Bombeck: Misunderstood Feminist
Have the right adopted Erma Bombeck? I guess I get it: she wrote funny articles about homemaking and was probably pro-spanking.
You do know she campaigned for the Equal Rights Amendment, right?
I know her glurgy ‘When God Made-’ series is just the sort of feel-good nonsense everyone loves, but have you never read her articles about going back to work or the ridicule she got as a reporter?
To a certain extent, this is the black-and-white, feminist paradise or Gilead thinking we all indulge in. She is either with us or against us.
But she isn’t. Or wasn’t, I should say. She died roughly the same time I was born. It’s strange to say she was a product of her time when her time and my time nearly overlap, but there it is.
Her decision to demand a column about the funny side of being a housewife came from frustration with her options. When she started out, in the 1960’s, she had a housecleaning column. She was expected to care deeply about removing stains from sofas. Any content provider trying to muster enthusiasm for hydraulic hose fittings can relate. That was the silo a woman reporter was put in. You were assumed to be suited to that line.
Obviously, you could break out of it. Women have found a lot more flexibility in writing than other industries, but there was always a push toward genteel topics directed specifically to helping your fellow housewife.
Part of that push was a narrow education. It was assumed that your future was to marry and have babies, so education in anything else required jumping through extra hoops, the first hoop being knowing that something else was possible.
Another part of that push was an assumption that the daily life of your average woman couldn’t be interesting, or that you could have any kind of mental life after giving birth. Bombeck pioneered the humor column because people before her thought daily life, especially a woman’s daily life, wasn’t worth writing about.
I think that was why she joined the campaign for the ERA. She is rarely salty, but she was when women were treated as though they didn’t exist in public places or were assumed to be uninteresting.
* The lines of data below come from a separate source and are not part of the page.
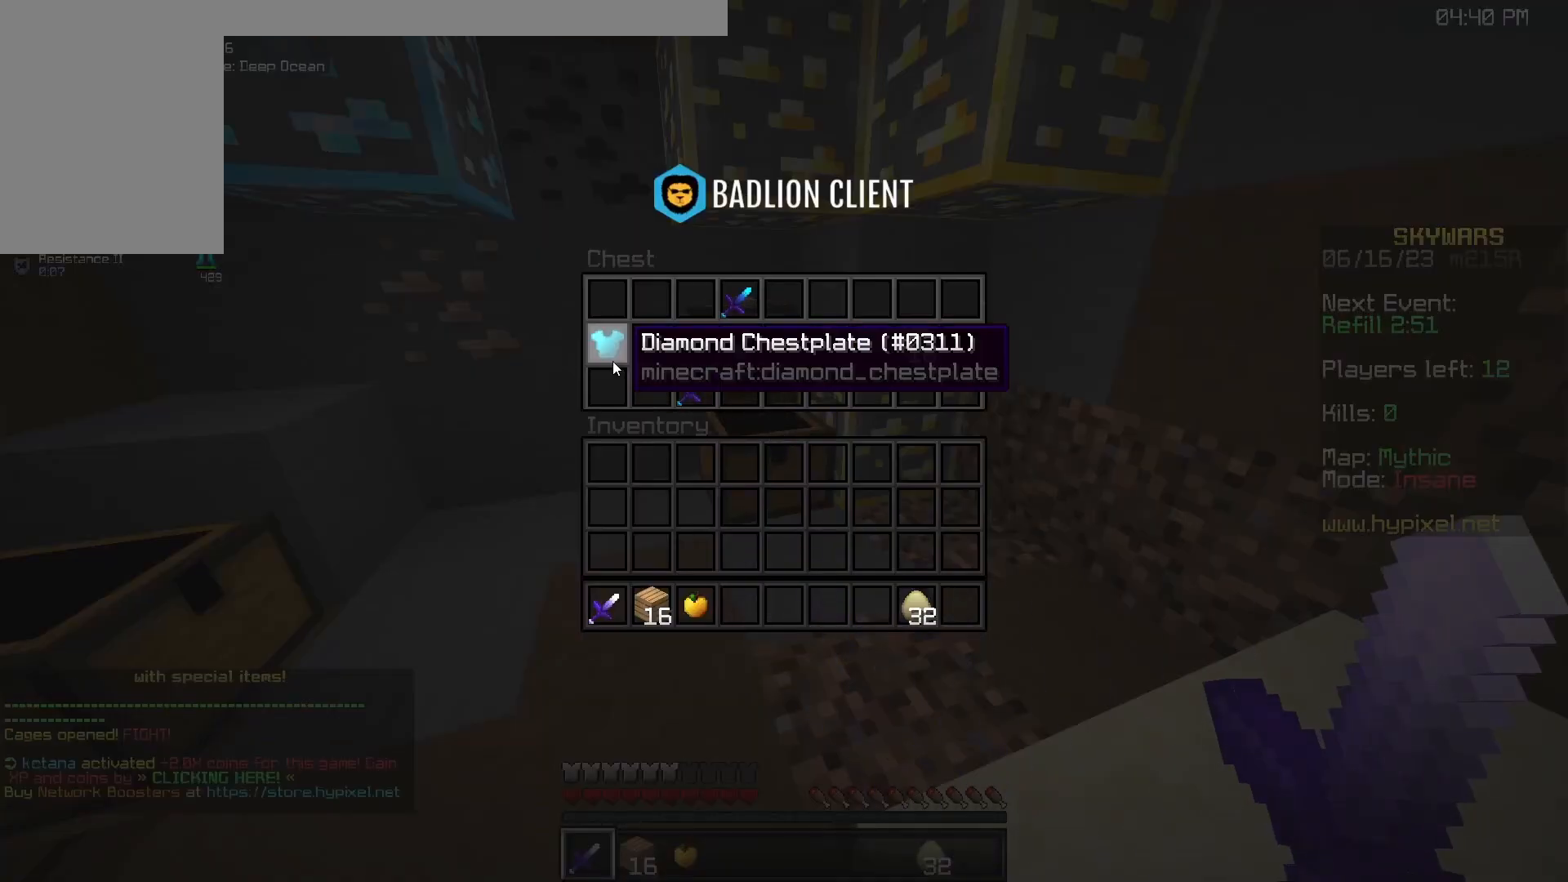
{"keys": [], "mouse": [], "events": []}
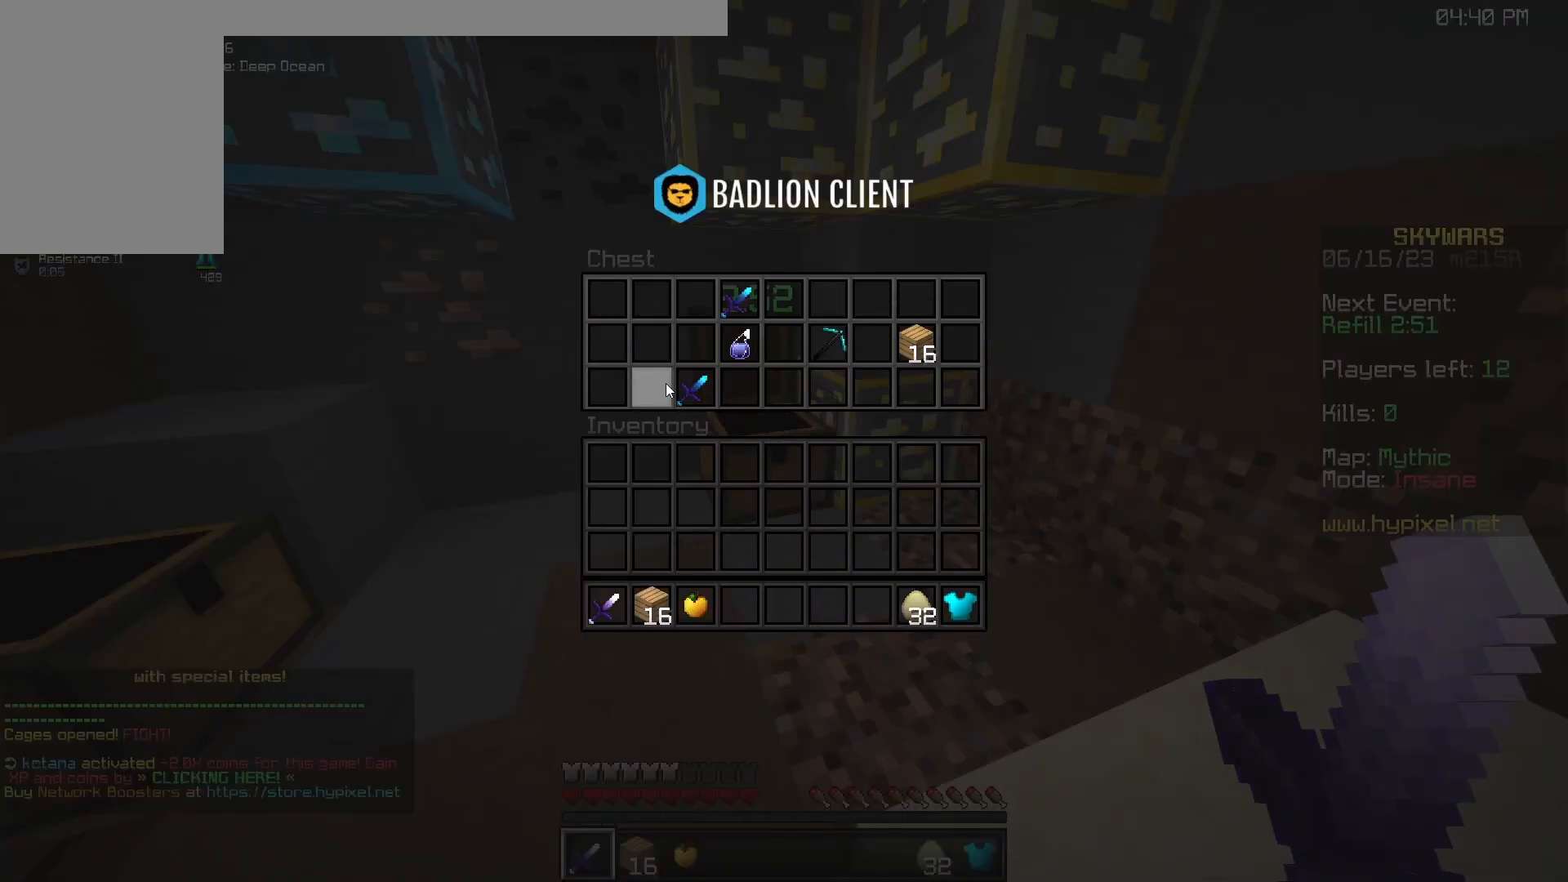
{"keys": [], "mouse": [], "events": []}
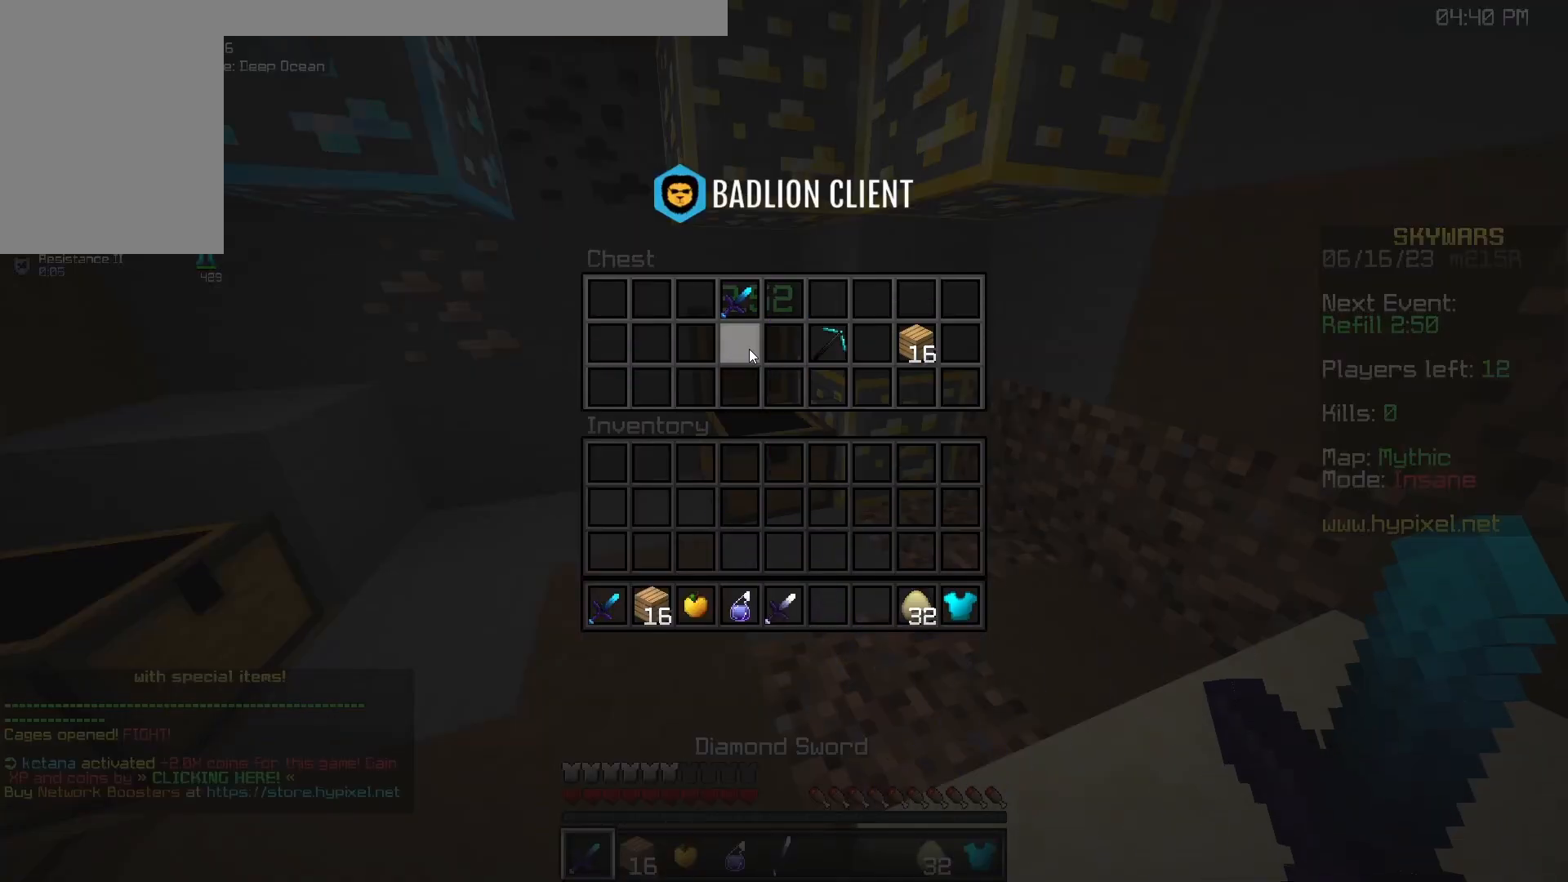
{"keys": ["w"], "mouse": ["right"], "events": [[283, "w", "down"], [367, "mouse_right", "down"]]}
She knew that a woman’s place, without a campaign, was assumed to be nowhere.
You could make the argument that our place was assumed to be in the home, but that can, in essence, be nowhere.
I know some folks like to glorify the homemaker as essential and something we should all be satisfied with, but society does not and never has valued those skills or the people doing them. That’s why cleaners and daycare providers are paid poorly.
Besides, homemaking has become automated to redundancy. As Bombeck herself said, “A chimpanzee with a driver’s license could do my job.”
A stay-at-home mom changes the world by buying stuff and chauffeuring others around. Otherwise, her world is narrow and can feel beyond her control. Bombeck insisted that she could do more and that she was worth that effort.
Bombeck had her kids in the era of Benjamin Spock’s first edition on child rearing. Spanking had started to raise eye-brows earlier, but it was still the norm, more or less. Her “I Loved You Enough To-” article is part of that era.
Although, I have to say, the original article is a different beast from the email forward that I have seen.
Did you know, for instance, that one line is, “I loved you enough to say yes, you can go to Disneyland with your friends on Mother’s Day?” That always gets dropped from the email version.
Also, in other articles, she lays bare the pure tedium of child rearing. The ‘monkey with a driver’s license,’ was part of that.
When people listed nursing with what a housewife does in an effort to make us feel useful, Bombeck cracked, “When the kid is sick, I use my tongue-depressor to dial the doctor.” Her description of picking a bunch of kids up from school makes funny what is an obviously frustrating slog. It’s not something only you can do, and wanting more makes you human.
What I am saying is that she describes a suburban family in terms that are recognizable. Not some hell without appeal, but also imperfect. It isn’t a stretch to say she viewed some of it as a trap, especially mending, which she hated. She wrote a whole article about how much she avoided it.
The “I Loved You Enough To-” article may fit, with some clipping, in the category of tough love, parent-is-boss-and-knows-what-is-best. I get that angle.
But it comes from someone who didn’t buy the glorious homemaker lie and understood that her daughter should enter the workforce on the same footing as her sons.
There is room to politicize Bombeck. She is dead, after all, and left a body of work to mine for talking points.
Those talking points can go both ways, however, and within her context, I would say she is more feminist then not, for whatever that is worth.